**DOCUMENT PASSAGE**
▼
Skip to main content
Author: Gerry Mooney

Rocky relations: Why an isolated rock in the Atlantic is a sought after and contested place

Updated Friday, 15th January 2021
Rockall is an uninhabitable granite islet situated in the North Atlantic Ocean. It lies within the exclusive economic zone of the United Kingdom and is claimed by the UK as its territory. As Dr Gerry Mooney explains, this claim is not recognised by its neighbours.

Rockall map The rock in the North Atlantic Ocean. ‘…200 miles from Donegal, there’s a place called Rockall…’ sing Irish folk group, The Wolfe Tones, in their popular song, Rock On Rockall. The song draws attention to an historic dispute over ownership of the place that is Rockall, though calling it a ‘place’ maybe overdoing it somewhat. Rockall is aptly named: it is a rock and that’s about all it is! At least, at the surface!

Lying-in the North East Atlantic, some 162 nautical miles from the island of Soay, in the St Kilda group, and 230 nautical miles North West from Donegal, Rockall does not even qualify as an island. Yet it is claimed by Scotland and the UK, and would be in Scottish waters, the Scottish Government argues, were Scotland to be independent and outside the UK. However, it is also the subject of international dispute, a dispute which has been raised at European Commission level and which has drawn competing views from a variety of experts in international and maritime law. While it is often said that the rock is claimed by the Republic of Ireland, this has been disputed by Leo Varadkar, the Taoiseach, speaking in 2019: ‘We don't have a claim on it. We don't accept any other sovereign claim on it’.
▲
**THE DATA**
▼
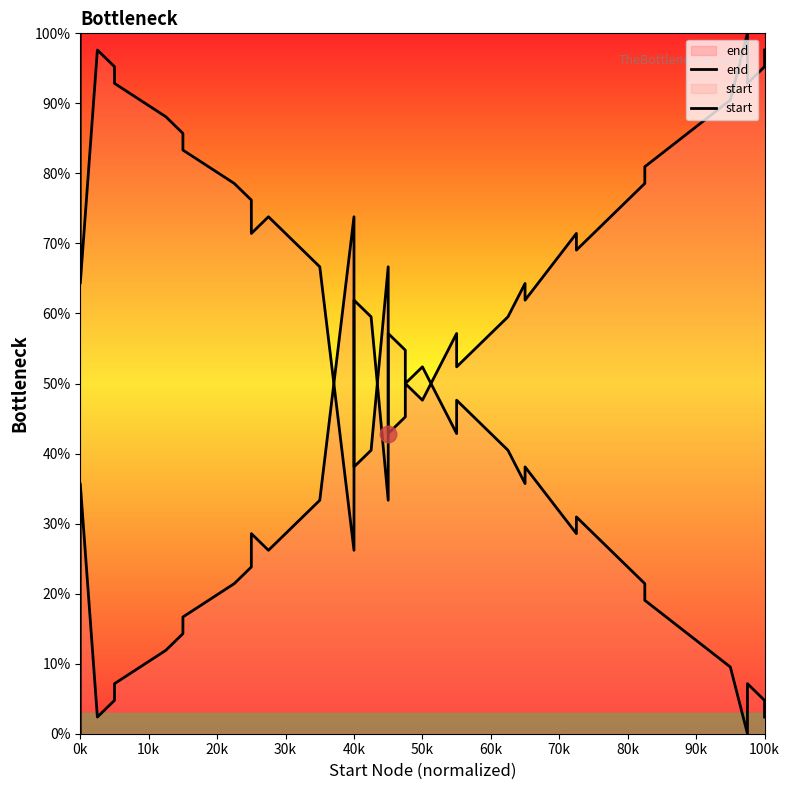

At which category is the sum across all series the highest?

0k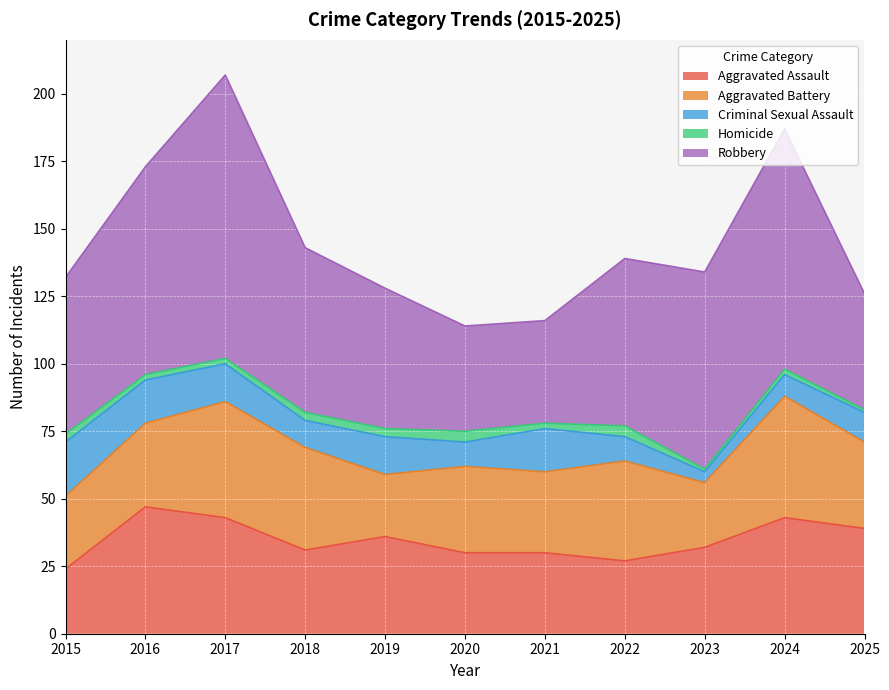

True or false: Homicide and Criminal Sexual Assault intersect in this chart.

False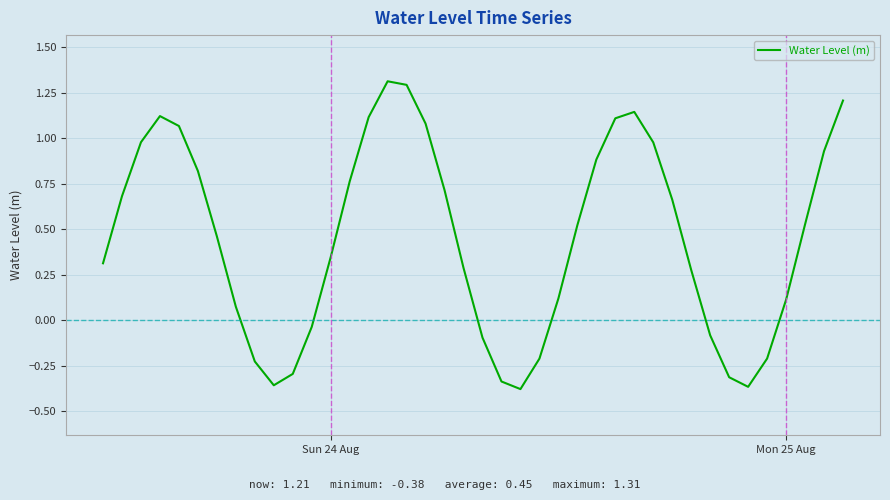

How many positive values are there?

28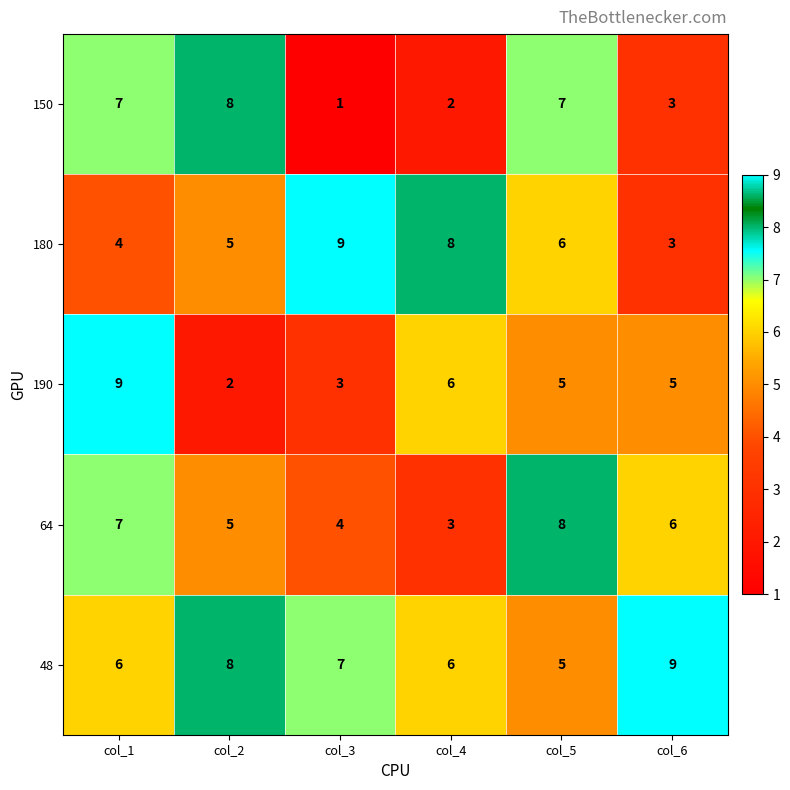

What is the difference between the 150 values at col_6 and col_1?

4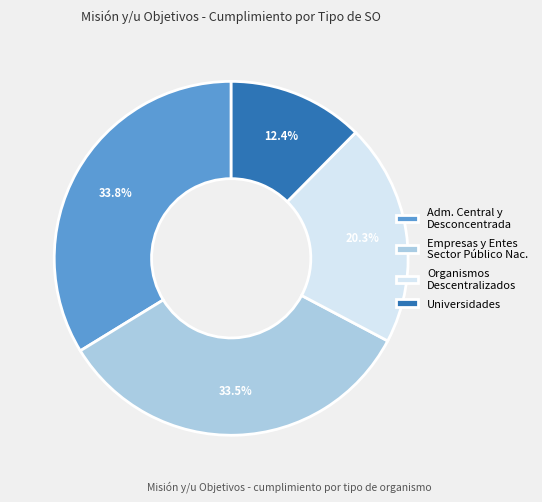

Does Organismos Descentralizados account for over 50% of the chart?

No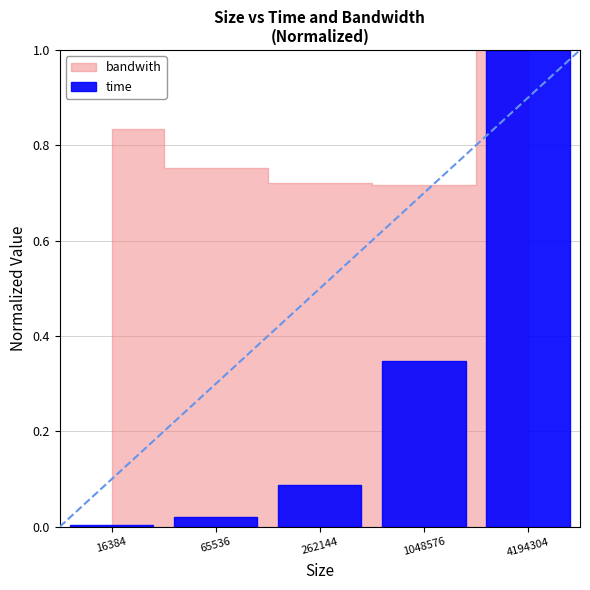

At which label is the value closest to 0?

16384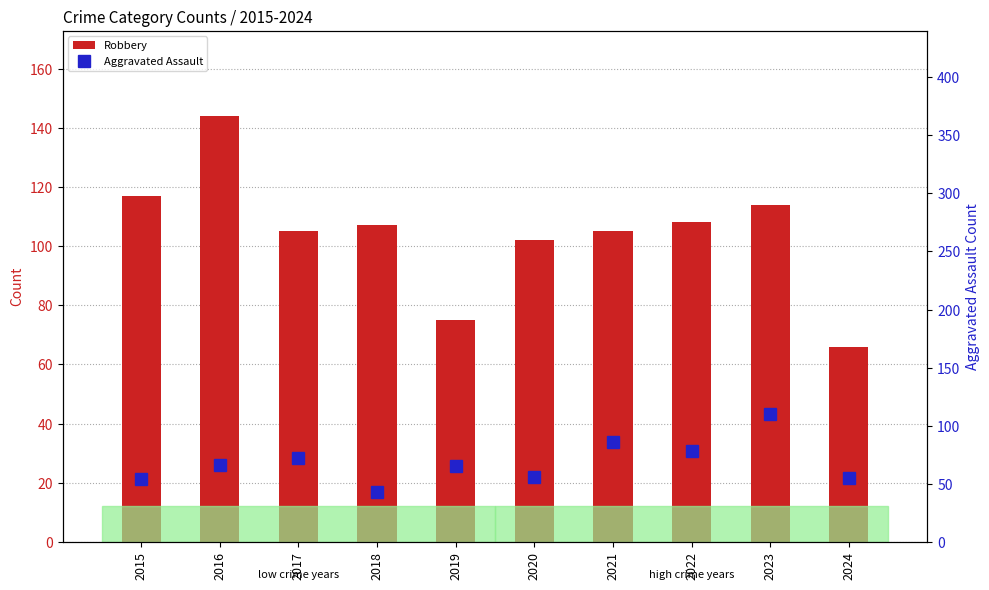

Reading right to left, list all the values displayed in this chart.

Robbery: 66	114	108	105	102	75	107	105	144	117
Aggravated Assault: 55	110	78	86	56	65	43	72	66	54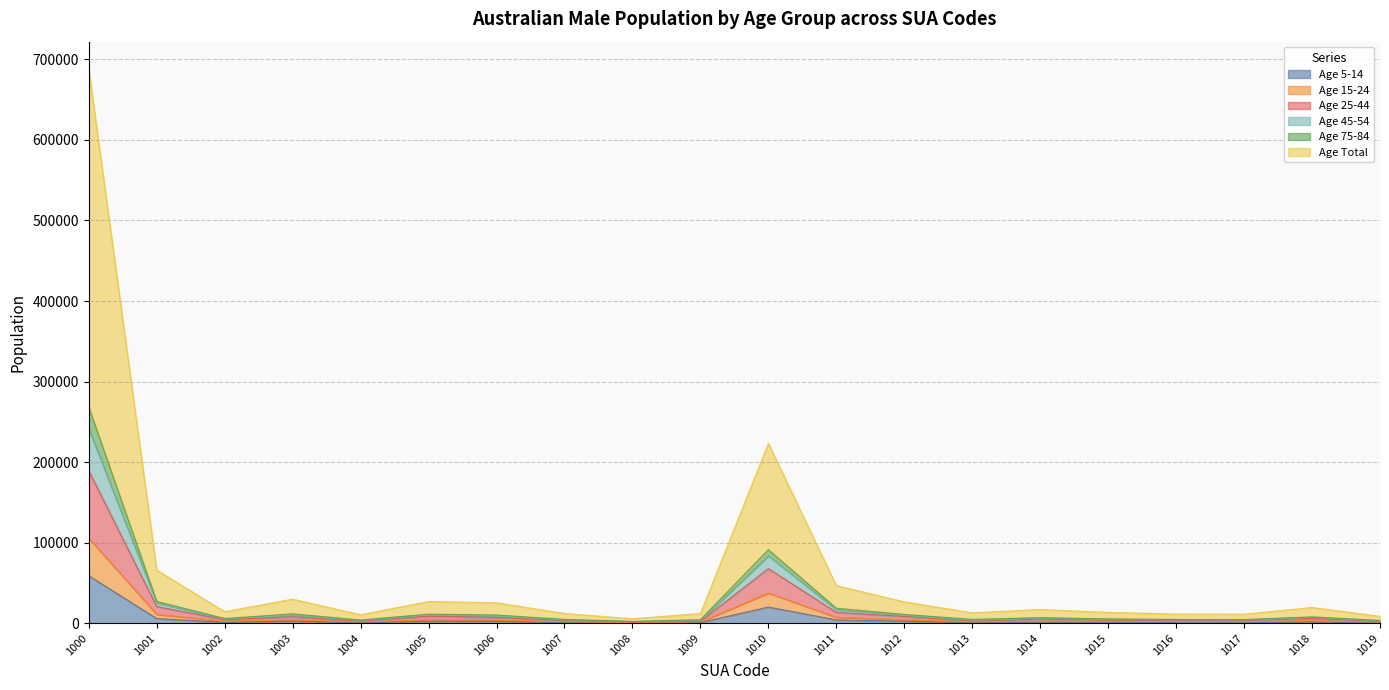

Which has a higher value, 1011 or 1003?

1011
▲
**TASK INSTRUCTIONS**
In the article about Rockall, how far does Rockall lie from the island of Soay?

**RESULT OF THE TASK**
About 162 nautical miles.